I have a large dataset that I have opted to create by writing a dataset loading script following these instructions. Unfortunately, my workflow is constrained to loading the dataset and then splitting it into train and test sets. Initially when I load the dataset, I’d like it to not have any splits:

>>> my_ds
>>> Dataset({
            features: [label', 'data'],
            num_rows: 1000000

and then I would like to call train_test_split() on it:

final_ds = my_dataset.train_test_split(train_size=0.9, shuffle=True)

I noticed that in the instructions listed above, there is a _split_generators method that segments the data into individual splits. Something like:

def _split_generators(self, dl_manager: DownloadManager) -> List[datasets.SplitGenerator]:
        urls_to_use = _URLS
        downloaded_files = dl_manager.download_and_extract(urls_to_use)
        return [
            datasets.SplitGenerator(name=datasets.Split.TRAIN, gen_kwargs={'filepath': downloaded_files['my_file']})

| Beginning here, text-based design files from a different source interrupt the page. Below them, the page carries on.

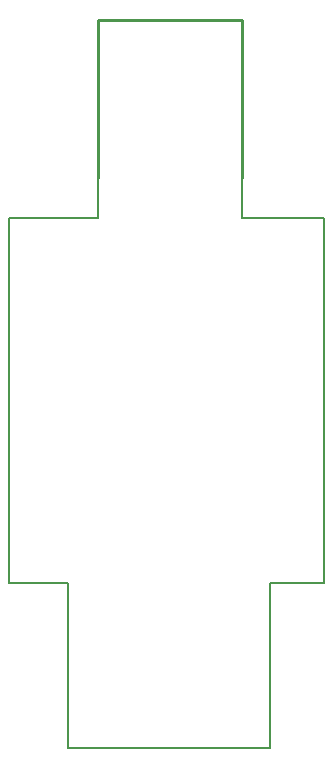
<source format=gbr>
%TF.GenerationSoftware,Altium Limited,Altium NEXUS,2.1.5 (53)*%
G04 Layer_Color=16711935*
%FSLAX44Y44*%
%MOMM*%
%TF.FileFunction,Other,Mechanical_1*%
%TF.Part,Single*%
G01*
G75*
%TA.AperFunction,NonConductor*%
%ADD40C,0.2000*%
%ADD41C,0.2540*%
D40*
X196850Y448310D02*
Y615950D01*
X74930D02*
X196850D01*
X74930Y448310D02*
Y615950D01*
X0Y448310D02*
X74930D01*
X0Y139700D02*
Y448310D01*
Y139700D02*
X49530D01*
Y0D02*
Y139700D01*
Y0D02*
X220980D01*
X220980Y139700D01*
X266700Y139700D01*
Y448310D01*
X196850D02*
X266700D01*
D41*
X74930Y482600D02*
Y615950D01*
X196850Y482600D02*
Y615950D01*
X75290D02*
X196490D01*
%TF.MD5,fd8cc59efed19eeab2ef36b04ecf05c8*%
M02*

</source>
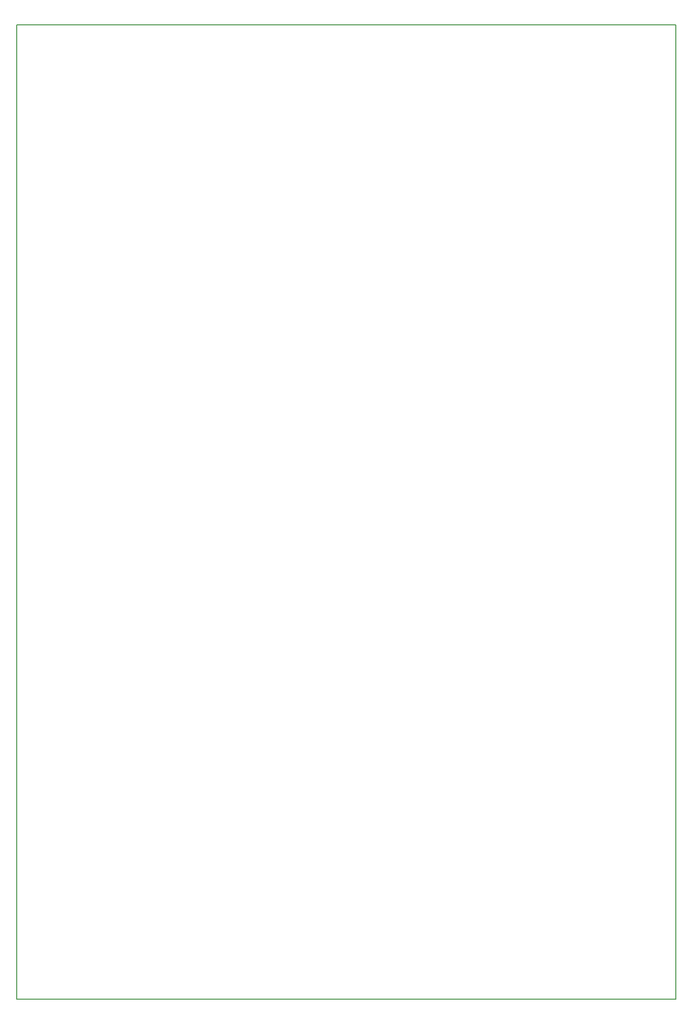
<source format=gbr>
G04 #@! TF.GenerationSoftware,KiCad,Pcbnew,5.0.2-bee76a0~70~ubuntu18.04.1*
G04 #@! TF.CreationDate,2020-02-25T15:21:58-05:00*
G04 #@! TF.ProjectId,led-display,6c65642d-6469-4737-906c-61792e6b6963,rev?*
G04 #@! TF.SameCoordinates,Original*
G04 #@! TF.FileFunction,Profile,NP*
%FSLAX46Y46*%
G04 Gerber Fmt 4.6, Leading zero omitted, Abs format (unit mm)*
G04 Created by KiCad (PCBNEW 5.0.2-bee76a0~70~ubuntu18.04.1) date Tue 25 Feb 2020 03:21:58 PM EST*
%MOMM*%
%LPD*%
G01*
G04 APERTURE LIST*
%ADD10C,0.150000*%
G04 APERTURE END LIST*
D10*
X153670000Y-194310000D02*
X36830000Y-194310000D01*
X153670000Y-21590000D02*
X153670000Y-194310000D01*
X36830000Y-21590000D02*
X153670000Y-21590000D01*
X36830000Y-194310000D02*
X36830000Y-21590000D01*
M02*

</source>
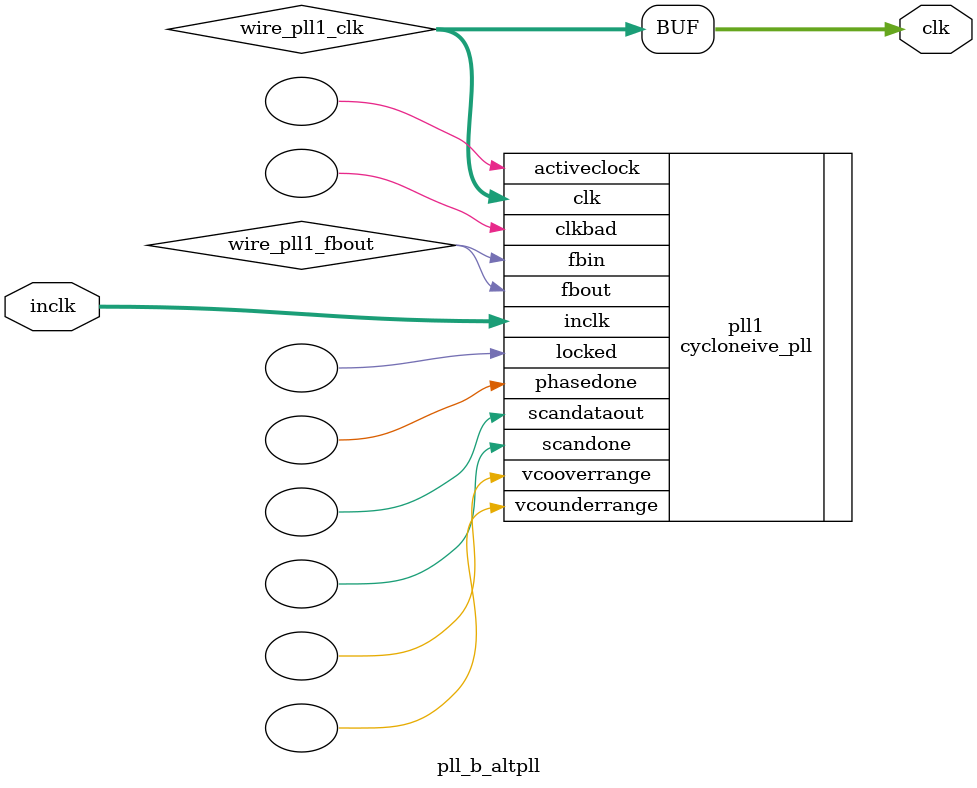
<source format=v>






//synthesis_resources = cycloneive_pll 1 
//synopsys translate_off
`timescale 1 ps / 1 ps
//synopsys translate_on
module  pll_b_altpll
	( 
	clk,
	inclk) /* synthesis synthesis_clearbox=1 */;
	output   [4:0]  clk;
	input   [1:0]  inclk;
`ifndef ALTERA_RESERVED_QIS
// synopsys translate_off
`endif
	tri0   [1:0]  inclk;
`ifndef ALTERA_RESERVED_QIS
// synopsys translate_on
`endif

	wire  [4:0]   wire_pll1_clk;
	wire  wire_pll1_fbout;

	cycloneive_pll   pll1
	( 
	.activeclock(),
	.clk(wire_pll1_clk),
	.clkbad(),
	.fbin(wire_pll1_fbout),
	.fbout(wire_pll1_fbout),
	.inclk(inclk),
	.locked(),
	.phasedone(),
	.scandataout(),
	.scandone(),
	.vcooverrange(),
	.vcounderrange()
	`ifndef FORMAL_VERIFICATION
	// synopsys translate_off
	`endif
	,
	.areset(1'b0),
	.clkswitch(1'b0),
	.configupdate(1'b0),
	.pfdena(1'b1),
	.phasecounterselect({3{1'b0}}),
	.phasestep(1'b0),
	.phaseupdown(1'b0),
	.scanclk(1'b0),
	.scanclkena(1'b1),
	.scandata(1'b0)
	`ifndef FORMAL_VERIFICATION
	// synopsys translate_on
	`endif
	);
	defparam
		pll1.bandwidth_type = "auto",
		pll1.clk0_divide_by = 1,
		pll1.clk0_duty_cycle = 50,
		pll1.clk0_multiply_by = 12,
		pll1.clk0_phase_shift = "0",
		pll1.inclk0_input_frequency = 50000,
		pll1.operation_mode = "no_compensation",
		pll1.pll_type = "auto",
		pll1.lpm_type = "cycloneive_pll";
	assign
		clk = {wire_pll1_clk[4:0]};
endmodule //pll_b_altpll
//VALID FILE

</source>
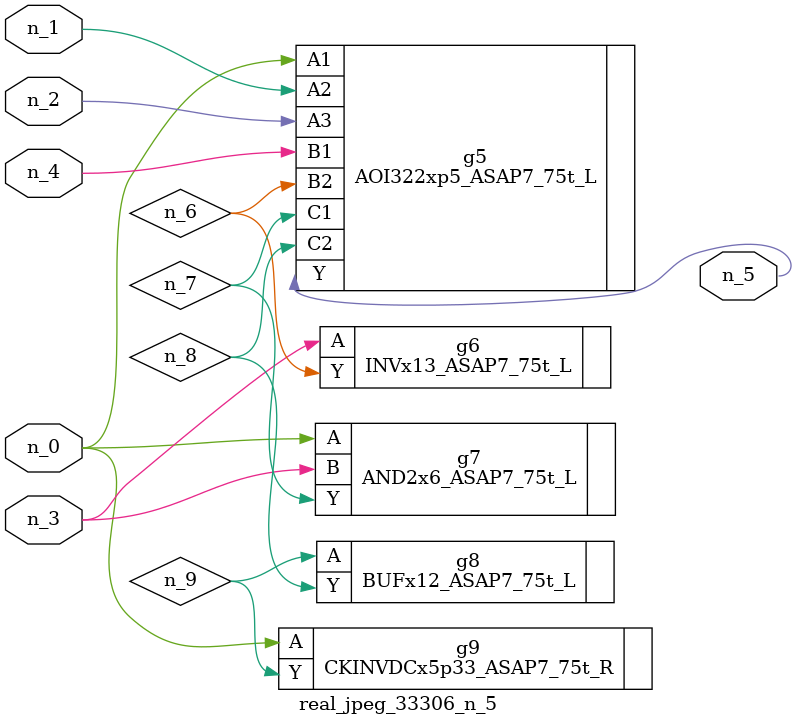
<source format=v>
module real_jpeg_33306_n_5 (n_4, n_0, n_1, n_2, n_3, n_5);

input n_4;
input n_0;
input n_1;
input n_2;
input n_3;

output n_5;

wire n_8;
wire n_6;
wire n_7;
wire n_9;

AOI322xp5_ASAP7_75t_L g5 ( 
.A1(n_0),
.A2(n_1),
.A3(n_2),
.B1(n_4),
.B2(n_6),
.C1(n_7),
.C2(n_8),
.Y(n_5)
);

AND2x6_ASAP7_75t_L g7 ( 
.A(n_0),
.B(n_3),
.Y(n_7)
);

CKINVDCx5p33_ASAP7_75t_R g9 ( 
.A(n_0),
.Y(n_9)
);

INVx13_ASAP7_75t_L g6 ( 
.A(n_3),
.Y(n_6)
);

BUFx12_ASAP7_75t_L g8 ( 
.A(n_9),
.Y(n_8)
);


endmodule
</source>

Using the above _split_generators(), I can successfully run the loading script and create the dataset, however it has a train split associated with it. Is there a way to write the loading script so it doesn’t create a split in it as shown above in the dataset with no split?

Thanks in advance for your help and guidance!!!

Hi ! Having at least one split is a constraint we have in the datasets lib. We may allow dataset that don’t have the notion of splits but this is not supported yet. For now you can just keep it as “train”, or define a “full” split:

        return [
            datasets.SplitGenerator(name="full", gen_kwargs={'filepath': downloaded_files['my_file']})
1 Like

@lhoestq Perfect! I’ll incorporate this into my workflow and make the necessary changes!